If we consider science or the humanities as communities of inquiry that generate their own sense of significance, identity, and meaning we’ll understand that the Church really doesn’t have anything to add to them. Nor do they possess gaps that we can fill. They are already self-limiting in ways that exclude the reality into which we inquire. Similarly the Church doesn’t have gaps that they can fill. As a community of inquiry we are also self-limiting; we inquire into God as revealed in and through faith in Jesus Christ. Even if we share a common interest in nature and humanity through our interest in nature and human history as realms of revelation, our way of knowing, faith, inevitably demands different tools and leads us to a different form of knowledge.  

The integrity and coherence of these communities of inquiry, including the Church, does not mean that any of these communities of inquiry is complete in terms of its efforts to understand reality. For this reason each should “evangelize” the others with what it comprehends thus far in its inquiry. At the same time each must recognize that fully entering into that knowledge requires not merely reading reports on the results of their inquiry, but actually entering into the community. Ultimately it requires conversion, although in this case belonging to multiple communities is possible because none of the communities excludes (or should exclude) claims to know, or of the means of knowing, of the others if it acknowledges its own limitations.

To know nature as a scientist knows nature requires joining in the scientific inquiry. The same is true of knowing humanity as a scholar of the humanities knows humanity. And finally the same is true of knowing the reality of God. If it is to be taken seriously, and take itself seriously Christian evangelism cannot be just “listen to what I’ve learned.” 

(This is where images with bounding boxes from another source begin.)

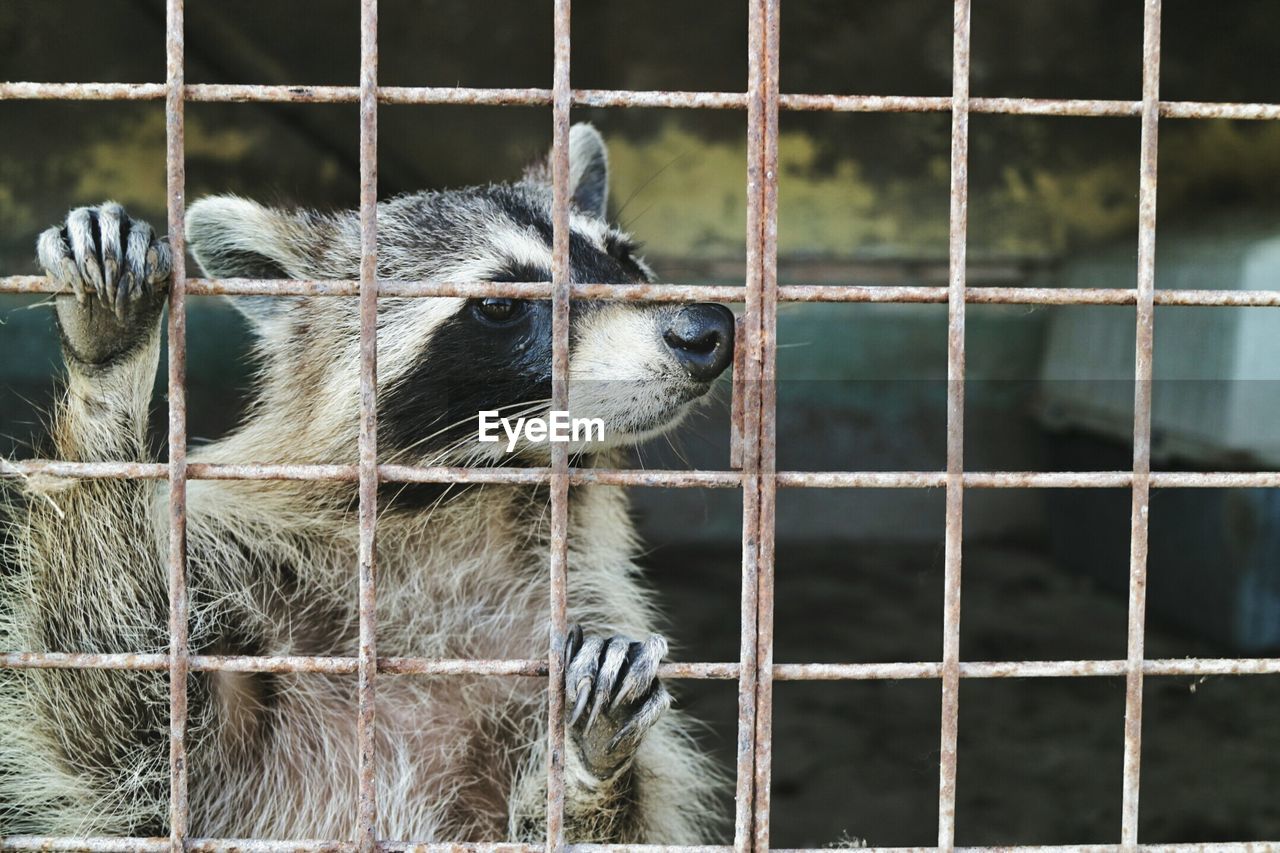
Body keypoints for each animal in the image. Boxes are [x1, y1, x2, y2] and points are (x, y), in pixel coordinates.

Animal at [0, 122, 737, 840]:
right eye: (503, 303)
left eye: (625, 261)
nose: (707, 329)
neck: (468, 502)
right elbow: (113, 706)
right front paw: (109, 373)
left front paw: (585, 769)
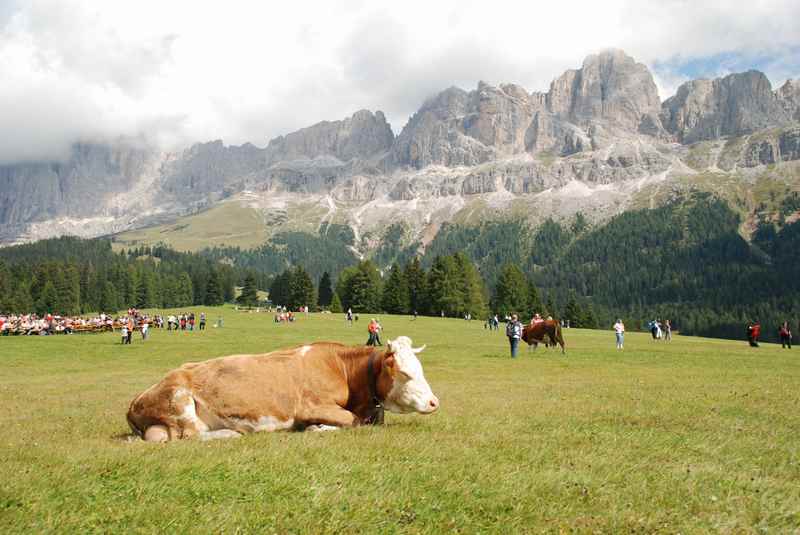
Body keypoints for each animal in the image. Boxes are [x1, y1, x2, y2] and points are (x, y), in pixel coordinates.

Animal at [126, 338, 438, 442]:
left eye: (422, 369)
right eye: (406, 373)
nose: (435, 402)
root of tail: (134, 401)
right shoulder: (310, 406)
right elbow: (353, 421)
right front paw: (316, 428)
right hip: (179, 397)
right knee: (190, 434)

Even if those from outside the Christian community find its reports about God credible they won’t really comprehend their meaning in the sense that Christians do. They will be like an amateur follower of science; someone like myself reading Scientific American or some other popular work on science but not engaged in theory, experiment, analysis, and new theorizing. Or they will be like the reader of novels and biographies and histories who hears and enjoys what they say but never delves into the critical task of placing them in larger and larger interpretive frameworks. 

So the evangelistic offer of the Christian to the non-Christian engaged in a different community of inquiry, or no such community at all, is not proofs of the truths we’ve learned. A person who hasn’t used faith as a means of knowing and the tools of worship and the Word is in no more position to judge the truth of the claim that Jesus is the Christ than I am to judge whether string theory, or holographic theory is an adequate theoretical framework for explaining all natural phenomena

However, the person whom we address with what we know may well have, in the pursuit of the knowable in their community of inquiry, come to that borderland of the unknowable, The intellectual location at which the mysterious, the transcendent inquires of us and calls to us to know as we are known. In that borderland our particular means of knowing, faith, becomes comprehensible. It is not something that we as humans deploy to satisfy the questions we ask. It is rather a response to a call from the deepest and most comprehensive source of reality to listen in new ways and see with new eyes.  

To that person our evangelistic offer is to join us in our community of inquiry, long practiced in hearing and responding to that call. To them we say: “Taste and see that the Lord is good.”